Sooo ... I learned during my schema migration that our webpages use UTF-8 encoding but our MySQL database (all InnoDB tables) uses latin1. After finally running some utf8_decode() php magic, I was finally able to successfully get all posts to display correctly again.
However, now that I realize there's an issue, I want to do something about it moving forward. I'm not so sure it's a good idea to continue to be throwing UTF-8 encoded characters into a latin1 column in the database.
While we are an English-speaking site, a lot of users will sometimes use non-English characters within their posts/usernames, not to mention we have a lot of curly quotes that were copy/pasted from Microsoft Word.

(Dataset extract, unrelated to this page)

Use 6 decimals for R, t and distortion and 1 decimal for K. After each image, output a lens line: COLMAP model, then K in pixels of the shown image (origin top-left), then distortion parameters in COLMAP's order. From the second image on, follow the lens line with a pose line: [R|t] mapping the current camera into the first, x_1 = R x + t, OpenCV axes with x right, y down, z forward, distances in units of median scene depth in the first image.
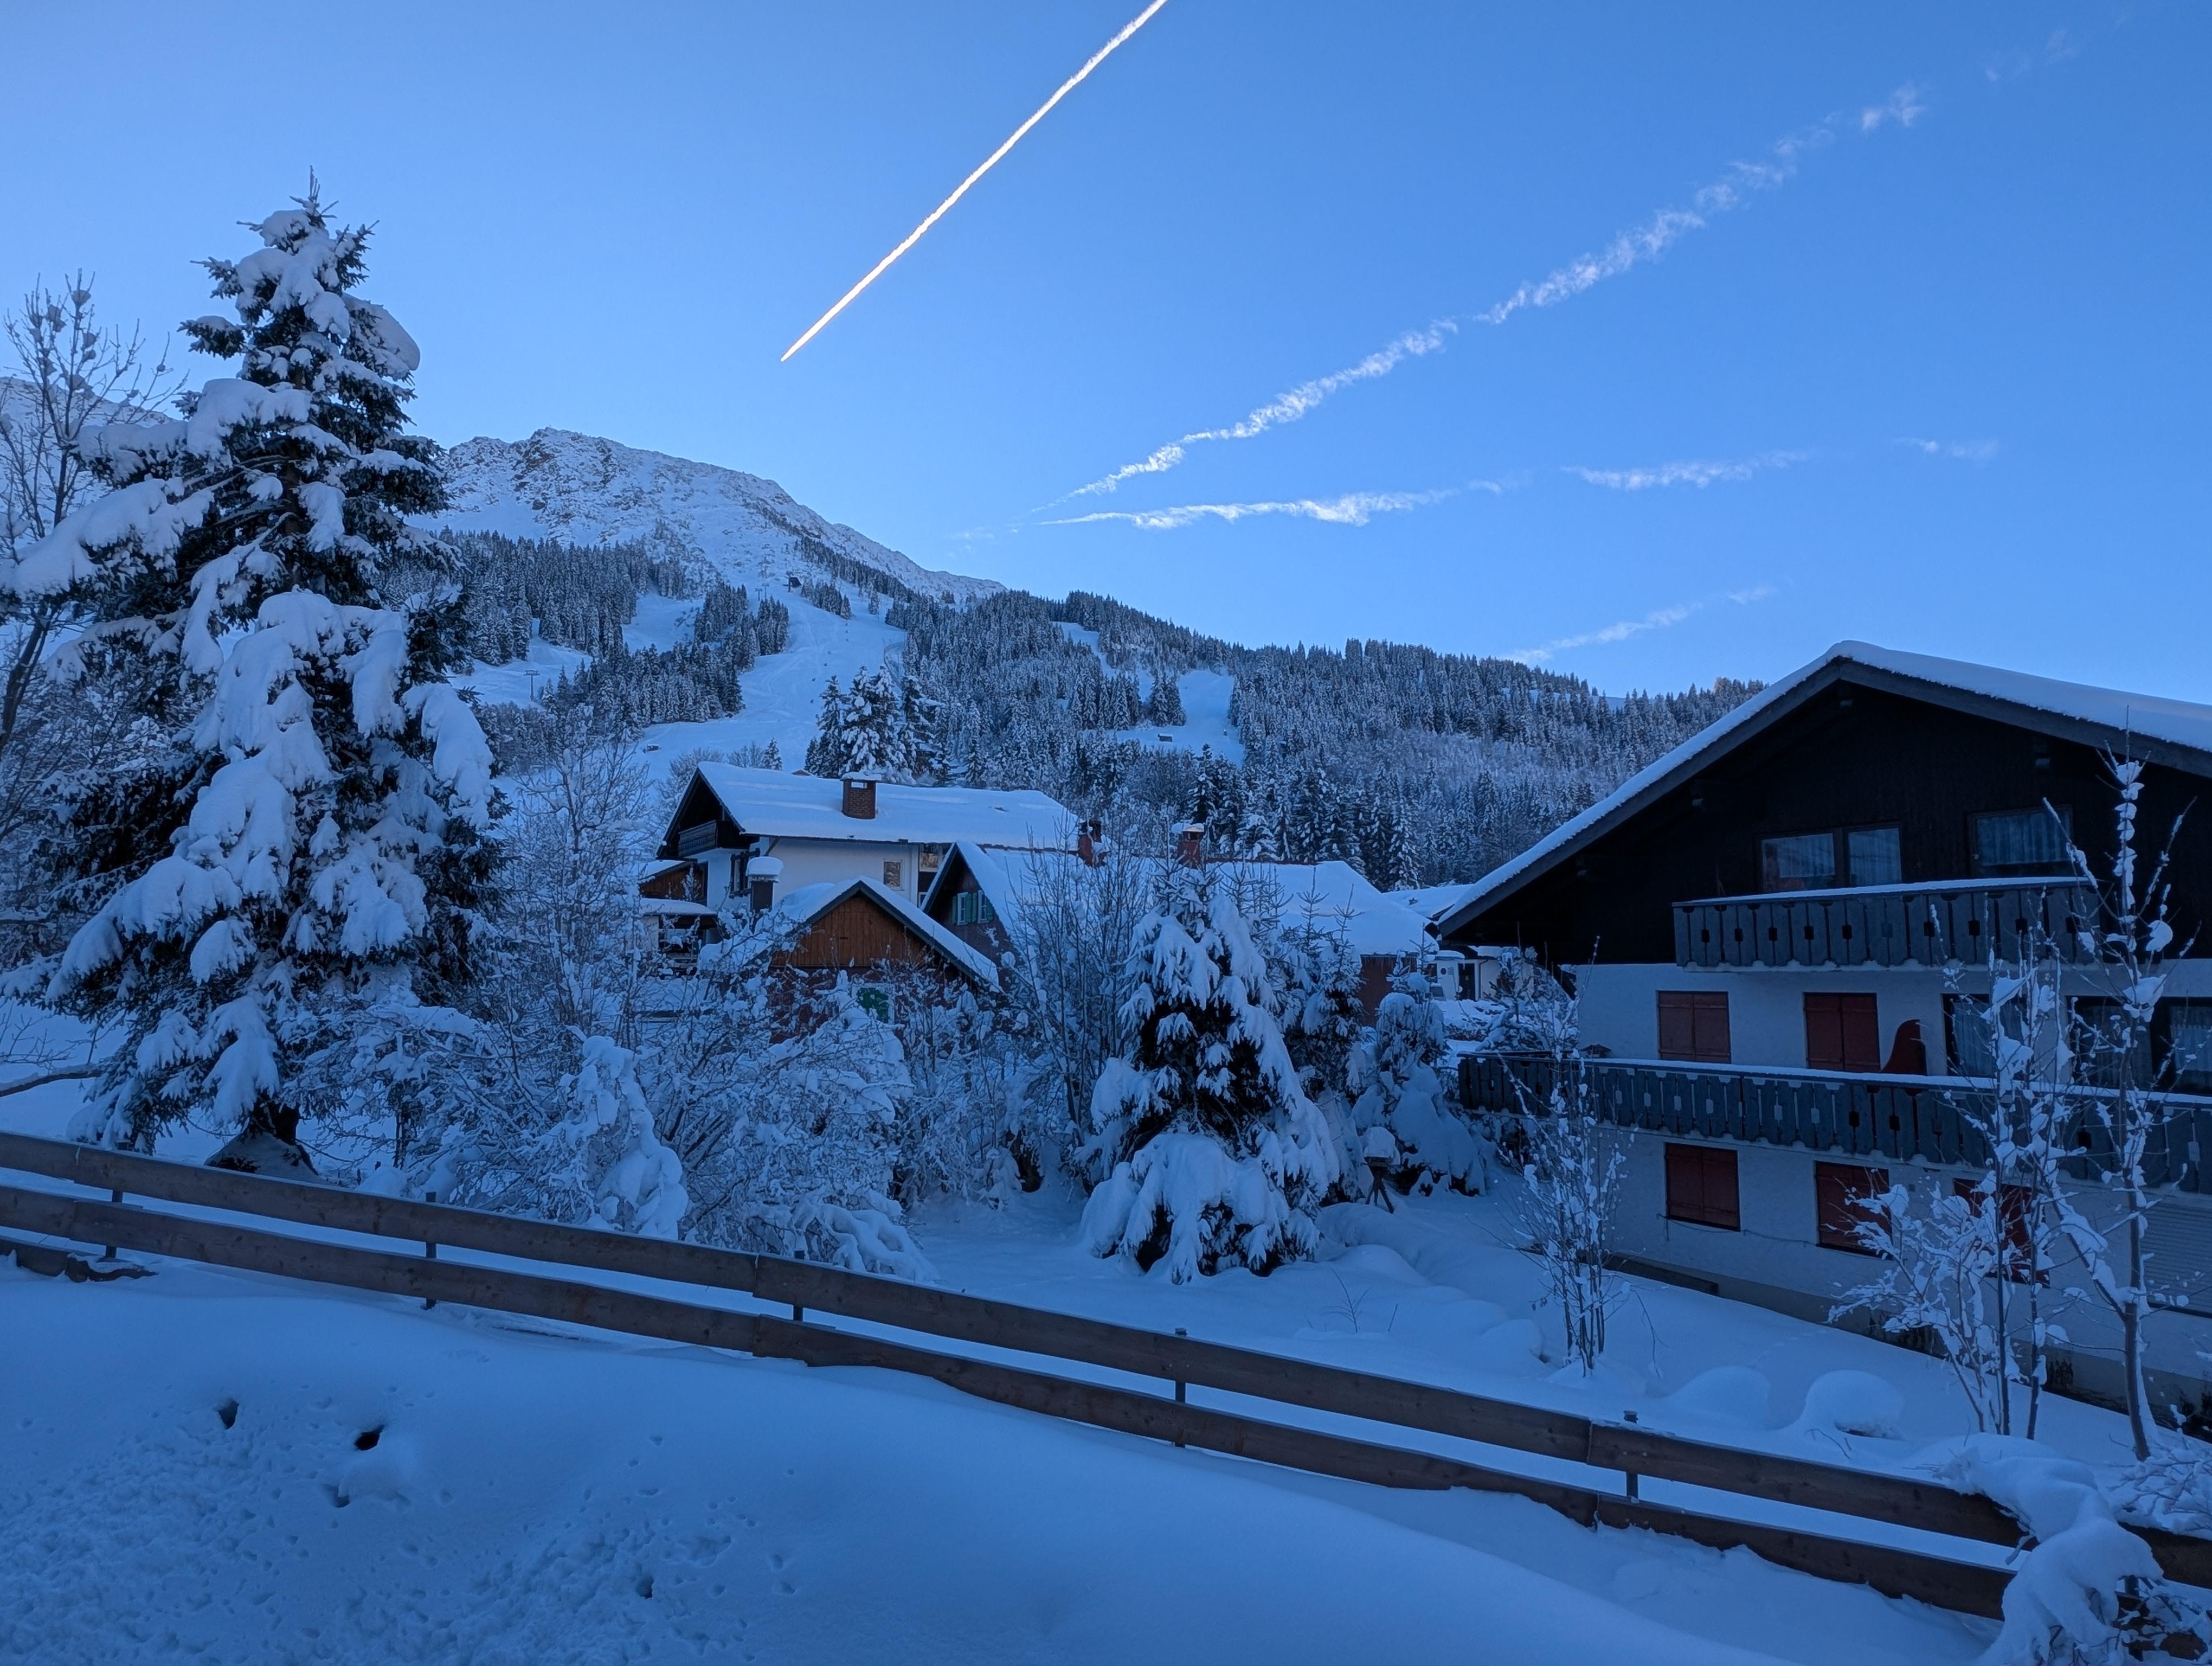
lens RADIAL K [[888.6, 0, 1099.6], [0, 888.6, 838.0], [0, 0, 1]] dist [0.002445, 0.000450]
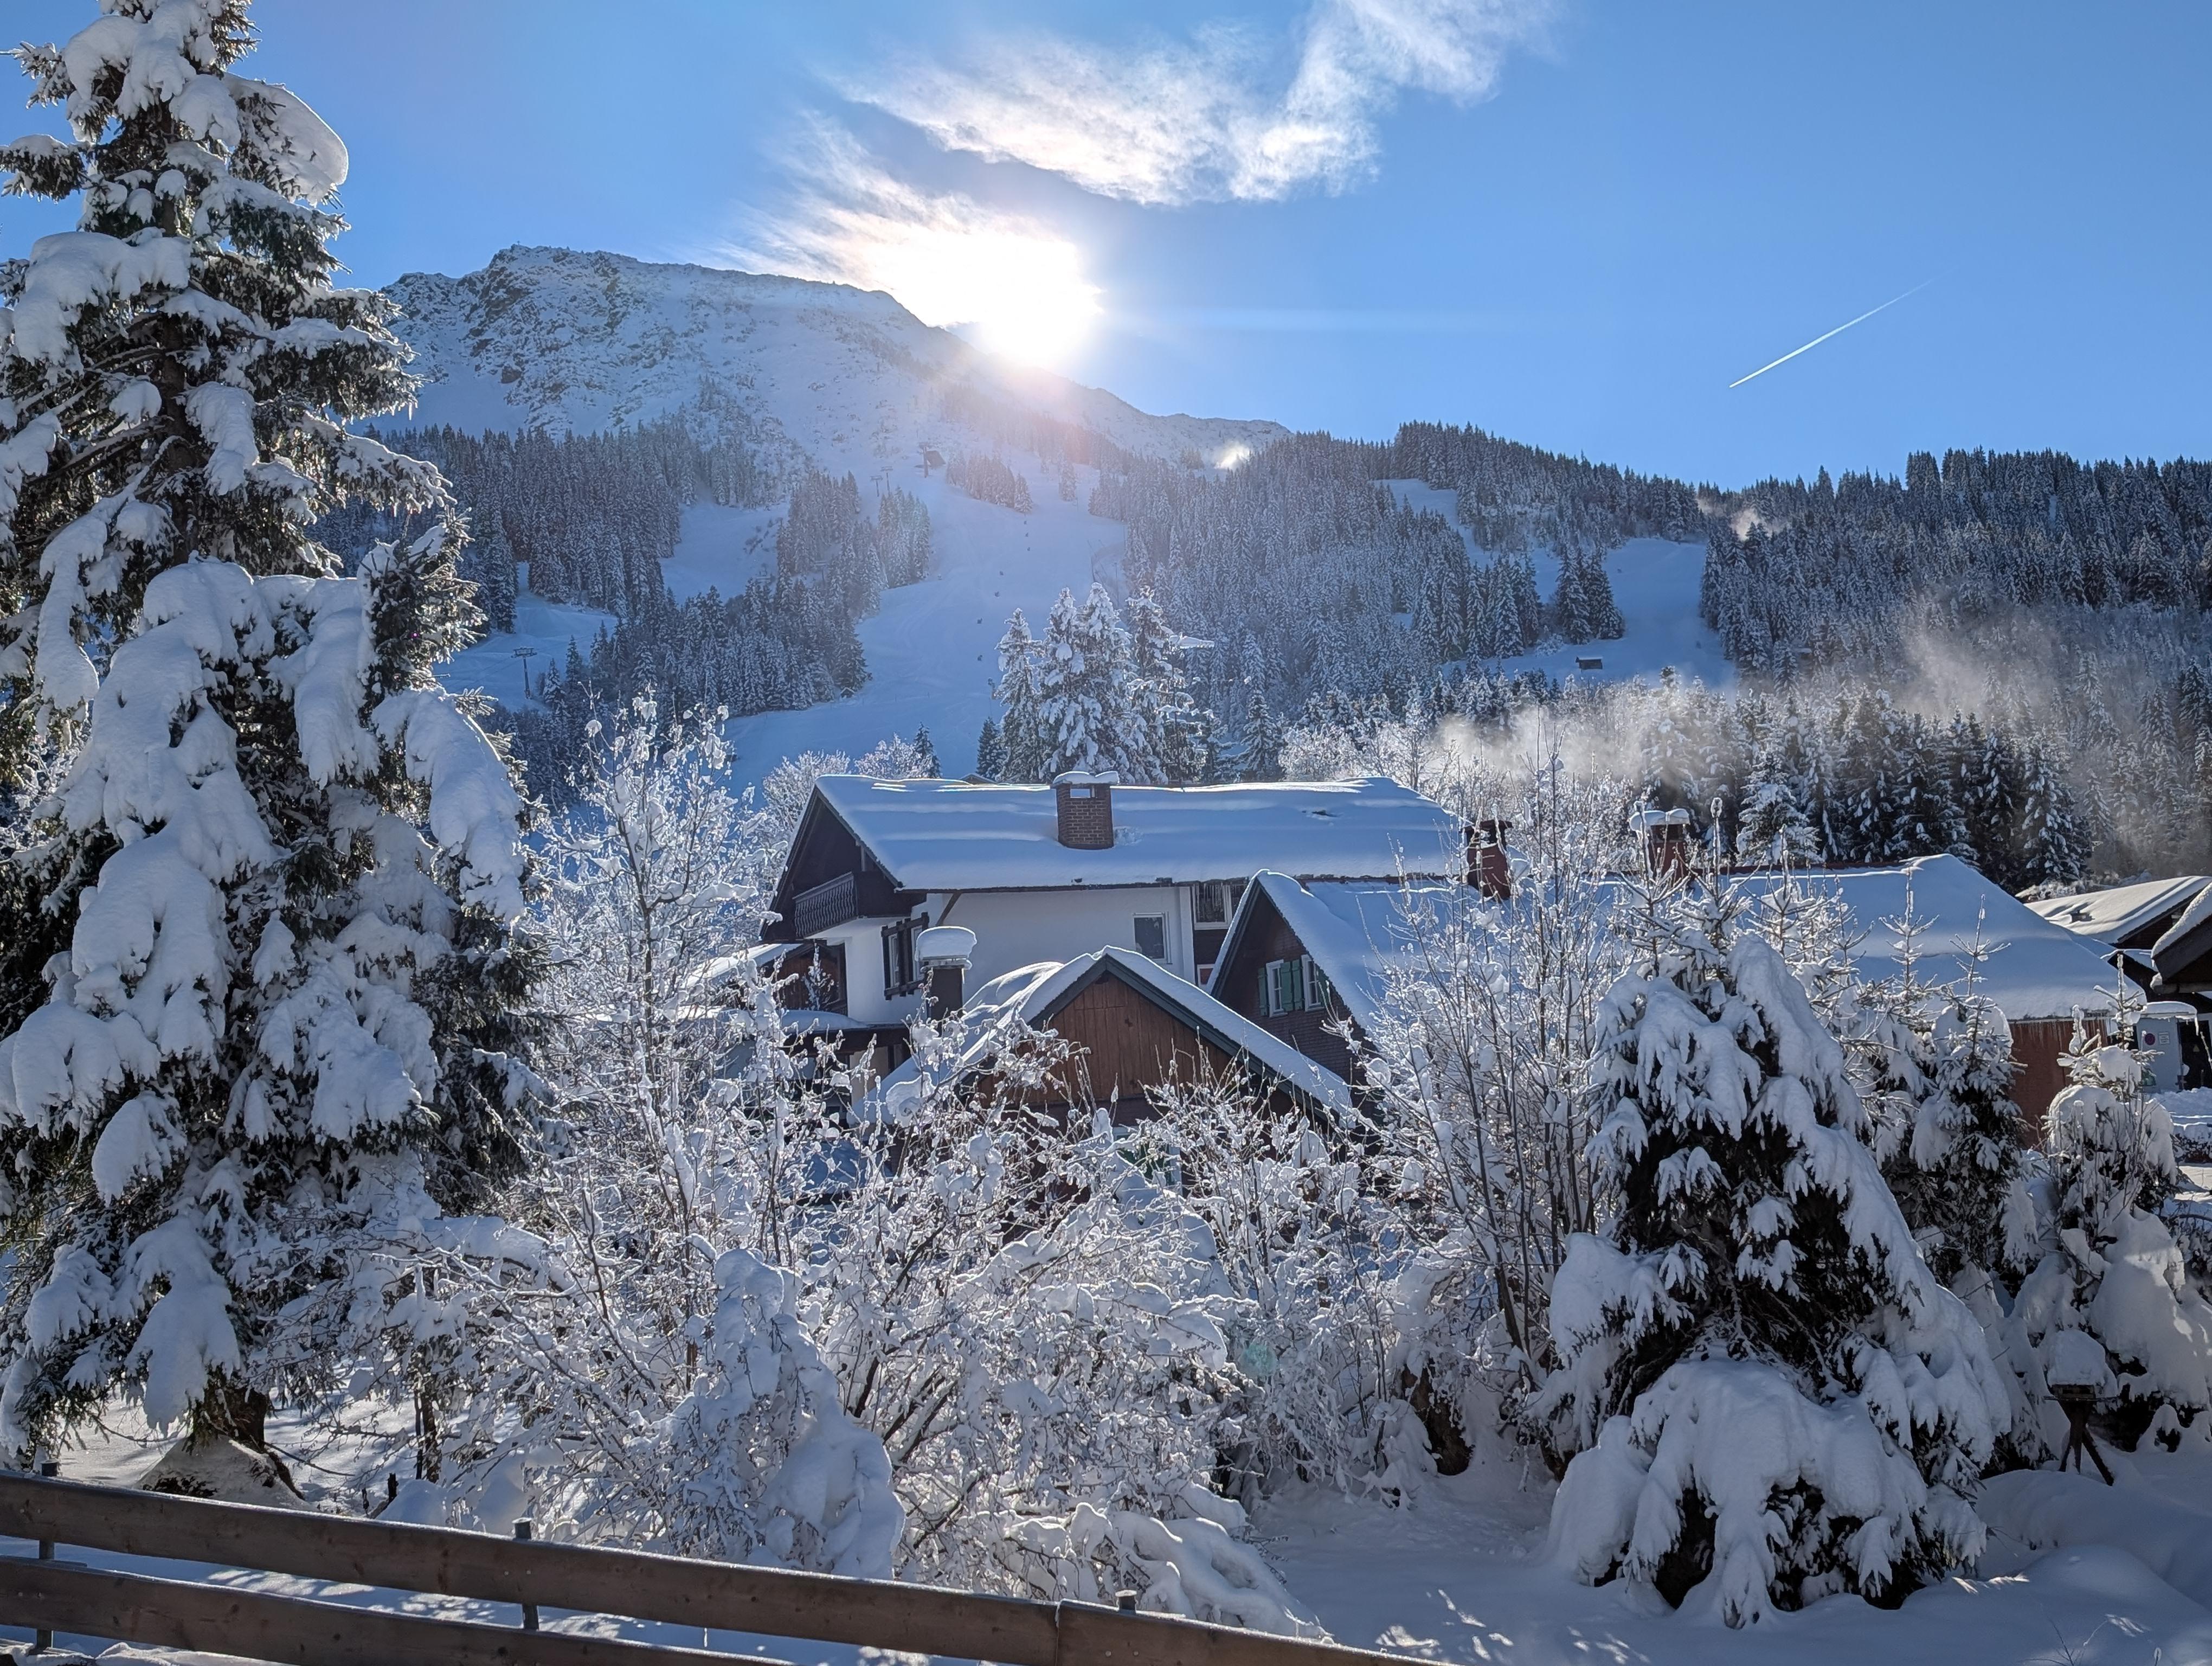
lens RADIAL K [[1553.5, 0, 1101.6], [0, 1553.5, 826.0], [0, 0, 1]] dist [0.041705, -0.038817]
pose [[0.992254, -0.081937, -0.093375, -0.175300], [0.081936, 0.996630, -0.003849, -0.034717], [0.093375, -0.003831, 0.995624, -0.027662]]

We use the CodeIgniter PHP framework, and one of its functions is called ascii_to_entities(). I could run all user-submitted data through this function, and essentially it would be converted to HTML entities (i.e. © is the copyright symbol) where it can be stored nicely in both UTF-8 and latin1 databases and also display nicely on webpages. However, is this really something that I want to do? Is this the better alternative than converting MySQL to UTF-8?

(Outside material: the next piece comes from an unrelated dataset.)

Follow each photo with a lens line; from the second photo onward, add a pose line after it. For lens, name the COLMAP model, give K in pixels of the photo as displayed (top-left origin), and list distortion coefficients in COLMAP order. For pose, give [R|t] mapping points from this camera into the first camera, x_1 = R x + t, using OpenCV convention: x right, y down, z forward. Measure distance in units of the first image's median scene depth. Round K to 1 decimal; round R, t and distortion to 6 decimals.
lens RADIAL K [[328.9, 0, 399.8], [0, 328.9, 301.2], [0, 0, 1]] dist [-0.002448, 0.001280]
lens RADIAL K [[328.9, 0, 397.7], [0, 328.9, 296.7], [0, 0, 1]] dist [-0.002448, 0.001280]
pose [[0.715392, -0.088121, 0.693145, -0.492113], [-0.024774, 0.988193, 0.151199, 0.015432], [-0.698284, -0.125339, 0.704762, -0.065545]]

If I were to go ahead and convert MySQL to UTF-8, would it correctly fix all of the UTF-8 characters currently stored in the latin1 database? (They look like gibberish when browsing through phpMyAdmin, for example, although they render just fine in the UTF-8 website.)
Being the SEO that I am, I'm also concerned about the search engine repercussions of my decision. Suppose a staff writer writes an article which makes heavy use of MS Word's "smart quotes". When I View the HTML source of that webpage, either I'm going to see curly quotes or I'm going to see a whole bunch of HTML entities. Neither are standard English characters. Which does googlebot prefer? ;)
Trying to make an educated decision about which is the best route moving forward.